Tri dharma perguruan tinggi sendiri meliputi :
1. pendidikan dan pengajaran,
2. penelitian dan pengembangan, serta
3. pengabdian pada masyarakat.
Dalam masa orientasi mahasiswa baru yang memperhatikan tri dharma perguruan tinggi,
panitia tentu saja masih bisa mengangkat isu-isu global terkini. Untuk mengakomodasi semua
kebutuhan terkait tri dharma perguruan tinggi ini, semua kegiatan hendaknya mengacu pada
ketiga fungsi tersebut. Pendidikan dan pengajaran misalnya, agar tetap pada koridor
“memperkenalkan kampus”, ajaklah maba mengenali cara kampus mendidik dan mengajar.
Perkenalkanlah pada cara-cara dosen mengajar atau memberi tugas. Bisa juga maba
dibimbing oleh kakak-kakak seniornya dalam pengenalan model pembelajaran ini. Pada
tahap ini, panitia dan dosen bisa sekaligus mengingatkan status dan peran mahasiswa serta
bagaimana mahasiswa seharusnya bertatakrama di kampus.

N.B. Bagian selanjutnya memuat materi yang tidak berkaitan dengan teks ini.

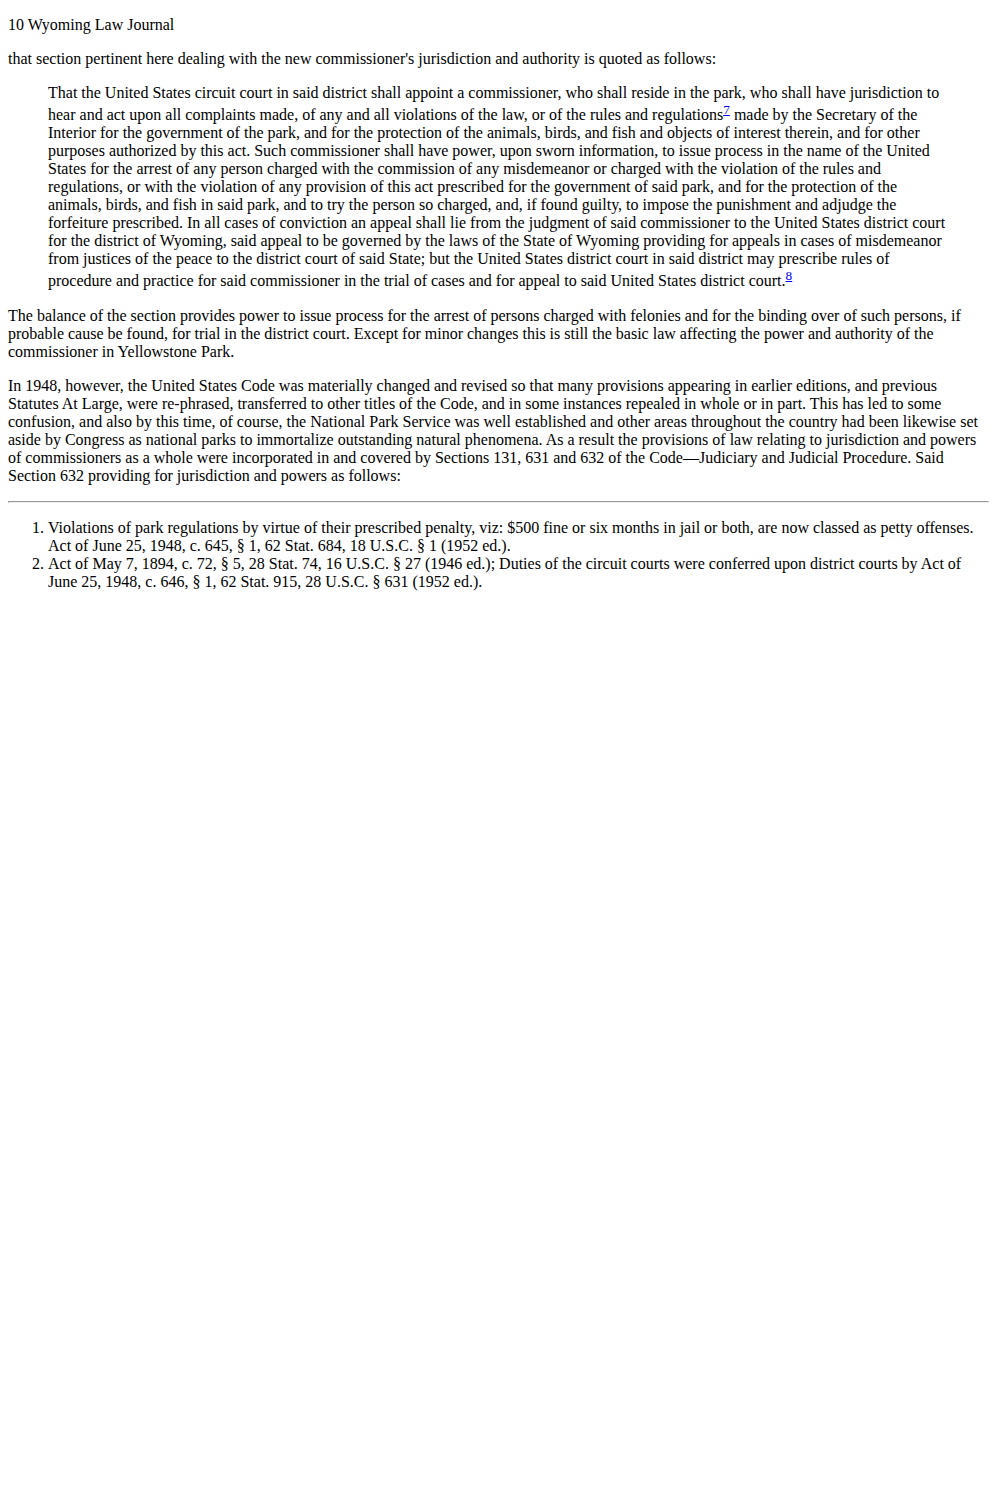10 Wyoming Law Journal
that section pertinent here dealing with the new commissioner's jurisdiction and authority is quoted as follows:
That the United States circuit court in said district shall appoint a commissioner, who shall reside in the park, who shall have jurisdiction to hear and act upon all complaints made, of any and all violations of the law, or of the rules and regulations7 made by the Secretary of the Interior for the government of the park, and for the protection of the animals, birds, and fish and objects of interest therein, and for other purposes authorized by this act. Such commissioner shall have power, upon sworn information, to issue process in the name of the United States for the arrest of any person charged with the commission of any misdemeanor or charged with the violation of the rules and regulations, or with the violation of any provision of this act prescribed for the government of said park, and for the protection of the animals, birds, and fish in said park, and to try the person so charged, and, if found guilty, to impose the punishment and adjudge the forfeiture prescribed. In all cases of conviction an appeal shall lie from the judgment of said commissioner to the United States district court for the district of Wyoming, said appeal to be governed by the laws of the State of Wyoming providing for appeals in cases of misdemeanor from justices of the peace to the district court of said State; but the United States district court in said district may prescribe rules of procedure and practice for said commissioner in the trial of cases and for appeal to said United States district court.8
The balance of the section provides power to issue process for the arrest of persons charged with felonies and for the binding over of such persons, if probable cause be found, for trial in the district court. Except for minor changes this is still the basic law affecting the power and authority of the commissioner in Yellowstone Park.
In 1948, however, the United States Code was materially changed and revised so that many provisions appearing in earlier editions, and previous Statutes At Large, were re-phrased, transferred to other titles of the Code, and in some instances repealed in whole or in part. This has led to some confusion, and also by this time, of course, the National Park Service was well established and other areas throughout the country had been likewise set aside by Congress as national parks to immortalize outstanding natural phenomena. As a result the provisions of law relating to jurisdiction and powers of commissioners as a whole were incorporated in and covered by Sections 131, 631 and 632 of the Code—Judiciary and Judicial Procedure. Said Section 632 providing for jurisdiction and powers as follows:
Violations of park regulations by virtue of their prescribed penalty, viz: $500 fine or six months in jail or both, are now classed as petty offenses. Act of June 25, 1948, c. 645, § 1, 62 Stat. 684, 18 U.S.C. § 1 (1952 ed.).
Act of May 7, 1894, c. 72, § 5, 28 Stat. 74, 16 U.S.C. § 27 (1946 ed.); Duties of the circuit courts were conferred upon district courts by Act of June 25, 1948, c. 646, § 1, 62 Stat. 915, 28 U.S.C. § 631 (1952 ed.).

Maba juga harus belajar
mengubah paradigma, bukan penekanan pada bagaimana dosen mengajar saja, tapi
bagaimana mahasiswa belajar.
Untuk fungsi kedua yaitu penelitian dan pengembangan, pakailah waktu-waktu ospek untuk
melatih maba melakukan penelitian ringan pada kampus baru mereka. Fungsi penelitian dan
pengembangan sangat tepat mengajak maba mengenal lebih jauh forum ilmiah lewat dunia
penelitian yang akan mereka lakukan. Ajarkan maba menulis dan berliterasi agar terbiasa
dengan fungsi penelitian dan pengembangan. Konon, mahasiswa yang tidak terbiasa menulis
akan gagap pada tahap penelitian dan pengembangan ini. Pada fungsi ini juga ajaklah maba
mengenali kemampuan diri mereka dan mengarahkannya pada pengembangan diri dan
profesionalisme. Perkenalkan mereka pada budaya organisasi dan perilaku prestatif yang
sangat lekat dengan dunia mahasiswa sekaligus mengantarkan mereka pada manfaatnya kelak
di dunia kerja.
Fungsi ketiga, biasanya menjadi fungsi yang paling menarik karena sifat outingnya yang
penuh kesan “jalan-jalan”. Beberapa kampus juga terlihat sudah melakukan usaha
pengabdian untuk masyarakat ini dalam program Ospeknya. Biasanya panitia akan
mengambil daerah yang agak jauh dari kampus dan dianggap bisa dijadikan objek
pengabdian oleh maba. Contoh yang selalu relevan untuk maba “mengabdi” adalah menguji
keterampilan entrepreuneur maba pada masyarakat yang dituju agar bisa tetap bertahan
hidup.
Tinggal, semuanya tergantung pada bagaimana panitia dan birokrat kampus mengemas ospek
ini menjadi suatu ajang perkenalan kampus yang tidak hanya cerdas, namun memiliki
manfaat nyata bagi mahasiswa baru memasuki dunia kuliahnya.